## [Work task]
Check each line of the listing for the string "Movies", then state how many lines have it. Only the number is wanted.

## [Working data]
☆ ☆ ☆ ☆
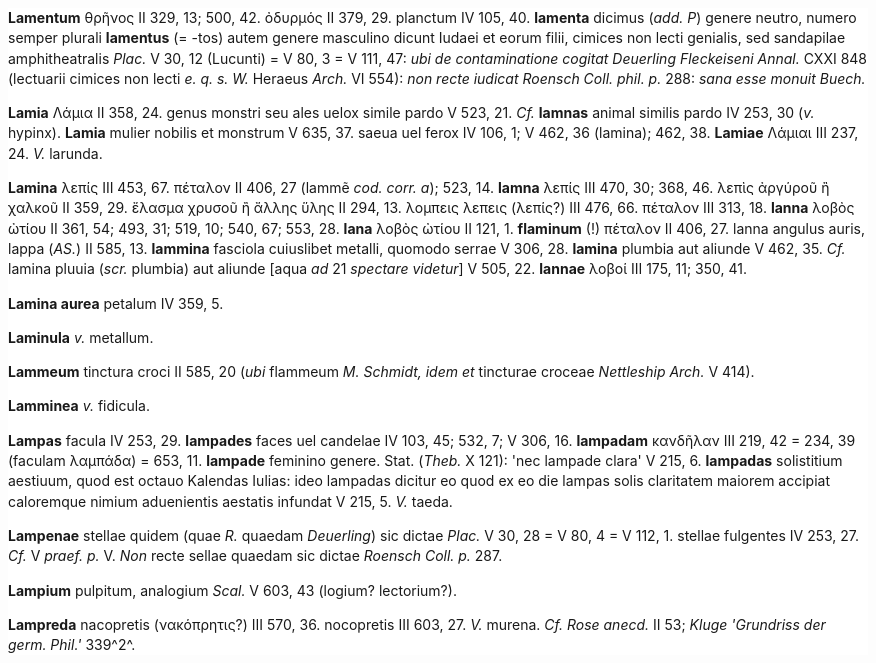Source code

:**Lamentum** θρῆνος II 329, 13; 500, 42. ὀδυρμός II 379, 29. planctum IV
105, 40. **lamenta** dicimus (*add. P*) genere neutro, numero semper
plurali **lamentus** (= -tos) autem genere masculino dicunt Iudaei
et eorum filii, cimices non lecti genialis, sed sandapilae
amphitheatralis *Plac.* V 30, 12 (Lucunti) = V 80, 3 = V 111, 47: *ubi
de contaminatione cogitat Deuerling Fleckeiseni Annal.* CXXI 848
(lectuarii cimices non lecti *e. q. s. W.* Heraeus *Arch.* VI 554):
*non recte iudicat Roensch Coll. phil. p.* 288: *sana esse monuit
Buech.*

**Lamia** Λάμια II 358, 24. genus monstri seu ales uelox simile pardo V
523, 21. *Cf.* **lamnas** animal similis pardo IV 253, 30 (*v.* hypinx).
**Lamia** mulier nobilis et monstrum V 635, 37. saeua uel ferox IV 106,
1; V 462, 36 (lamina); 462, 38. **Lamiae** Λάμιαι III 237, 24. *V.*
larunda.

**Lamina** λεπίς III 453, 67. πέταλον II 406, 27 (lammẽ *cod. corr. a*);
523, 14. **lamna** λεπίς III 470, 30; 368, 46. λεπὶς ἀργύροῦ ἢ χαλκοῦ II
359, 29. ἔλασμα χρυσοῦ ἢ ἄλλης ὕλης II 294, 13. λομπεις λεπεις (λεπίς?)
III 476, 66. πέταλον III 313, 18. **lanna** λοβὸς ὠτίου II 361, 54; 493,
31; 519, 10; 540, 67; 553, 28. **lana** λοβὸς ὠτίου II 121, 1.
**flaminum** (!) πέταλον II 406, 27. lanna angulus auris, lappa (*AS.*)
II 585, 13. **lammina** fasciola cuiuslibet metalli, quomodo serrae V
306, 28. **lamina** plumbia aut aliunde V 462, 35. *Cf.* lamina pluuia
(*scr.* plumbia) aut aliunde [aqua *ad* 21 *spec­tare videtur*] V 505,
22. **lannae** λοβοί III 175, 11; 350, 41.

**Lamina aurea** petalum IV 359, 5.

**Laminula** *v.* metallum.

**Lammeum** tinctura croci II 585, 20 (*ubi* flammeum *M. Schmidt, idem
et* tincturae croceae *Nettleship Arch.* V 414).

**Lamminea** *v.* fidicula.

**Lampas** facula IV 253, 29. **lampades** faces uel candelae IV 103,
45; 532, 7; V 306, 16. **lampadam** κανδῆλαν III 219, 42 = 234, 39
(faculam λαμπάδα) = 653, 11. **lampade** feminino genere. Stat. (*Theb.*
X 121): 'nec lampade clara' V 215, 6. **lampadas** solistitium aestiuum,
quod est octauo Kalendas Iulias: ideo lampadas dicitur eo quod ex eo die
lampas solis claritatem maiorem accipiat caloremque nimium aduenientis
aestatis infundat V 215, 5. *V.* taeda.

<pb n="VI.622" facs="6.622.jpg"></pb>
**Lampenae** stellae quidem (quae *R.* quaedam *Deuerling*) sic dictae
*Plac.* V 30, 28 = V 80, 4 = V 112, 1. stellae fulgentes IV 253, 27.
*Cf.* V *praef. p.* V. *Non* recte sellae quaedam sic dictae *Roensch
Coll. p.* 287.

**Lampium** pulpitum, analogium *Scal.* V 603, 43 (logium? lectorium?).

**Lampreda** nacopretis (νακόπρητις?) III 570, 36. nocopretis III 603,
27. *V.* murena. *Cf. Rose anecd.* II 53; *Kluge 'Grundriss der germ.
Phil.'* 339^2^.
☆ ☆ ☆ ☆
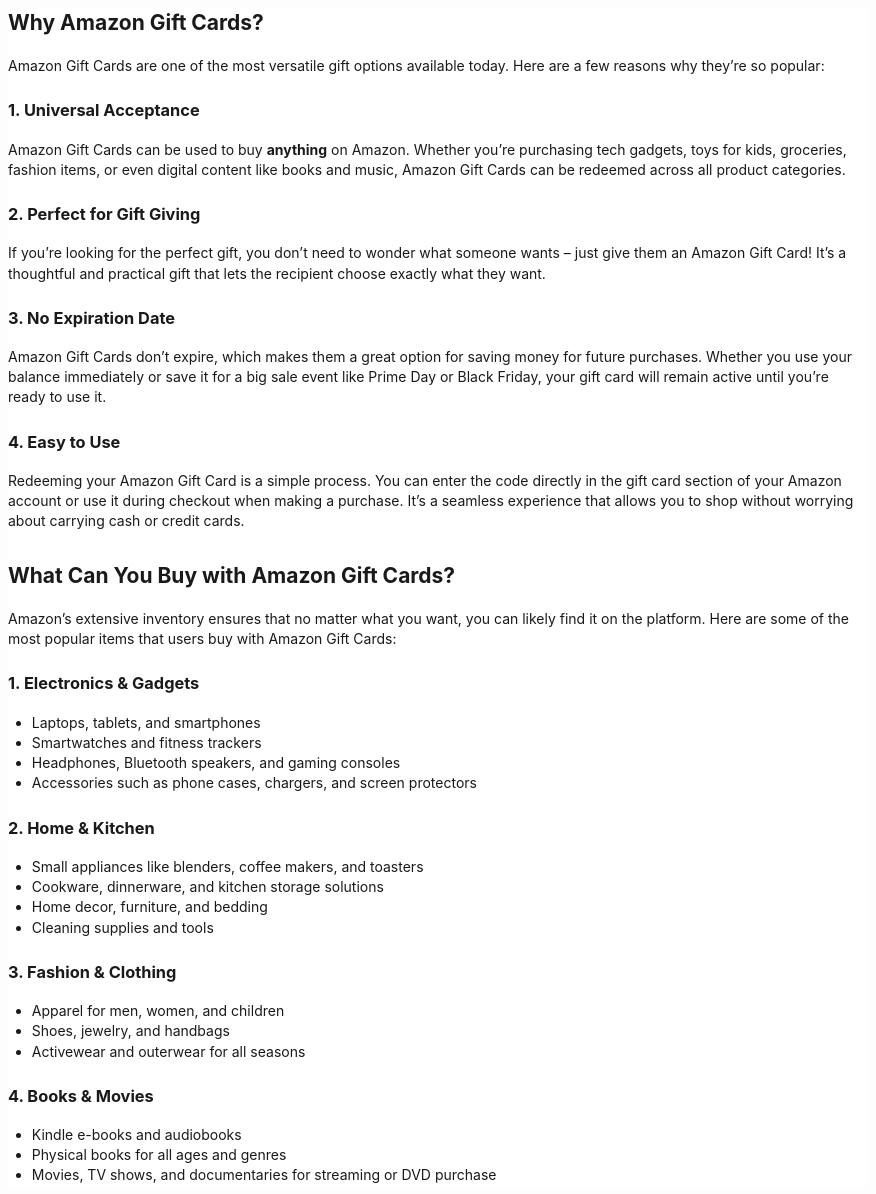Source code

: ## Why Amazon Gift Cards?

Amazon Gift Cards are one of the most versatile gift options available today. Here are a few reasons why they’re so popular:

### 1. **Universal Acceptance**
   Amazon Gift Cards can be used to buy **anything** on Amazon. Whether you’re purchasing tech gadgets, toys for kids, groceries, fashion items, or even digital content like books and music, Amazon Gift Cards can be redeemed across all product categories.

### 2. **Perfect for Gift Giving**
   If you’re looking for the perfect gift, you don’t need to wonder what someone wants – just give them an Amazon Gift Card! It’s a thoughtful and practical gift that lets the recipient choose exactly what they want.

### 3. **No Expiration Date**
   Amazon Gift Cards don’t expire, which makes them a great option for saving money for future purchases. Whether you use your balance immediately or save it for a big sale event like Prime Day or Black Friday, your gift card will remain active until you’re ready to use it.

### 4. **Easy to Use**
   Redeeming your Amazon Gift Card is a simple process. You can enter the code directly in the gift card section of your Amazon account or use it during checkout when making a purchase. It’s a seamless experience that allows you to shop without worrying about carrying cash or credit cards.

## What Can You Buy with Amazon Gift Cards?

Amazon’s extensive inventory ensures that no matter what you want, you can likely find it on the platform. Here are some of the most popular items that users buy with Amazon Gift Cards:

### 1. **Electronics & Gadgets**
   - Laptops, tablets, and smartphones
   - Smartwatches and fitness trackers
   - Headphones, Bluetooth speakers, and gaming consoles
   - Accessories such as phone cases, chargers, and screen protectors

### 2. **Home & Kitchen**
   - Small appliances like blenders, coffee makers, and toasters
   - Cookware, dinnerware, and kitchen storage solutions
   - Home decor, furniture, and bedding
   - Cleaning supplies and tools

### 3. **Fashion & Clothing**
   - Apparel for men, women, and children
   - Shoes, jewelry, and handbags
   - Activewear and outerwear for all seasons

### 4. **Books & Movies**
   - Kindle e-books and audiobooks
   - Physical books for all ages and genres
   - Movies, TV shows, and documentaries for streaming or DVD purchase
☆ ☆ ☆ ☆
## [Solution]
2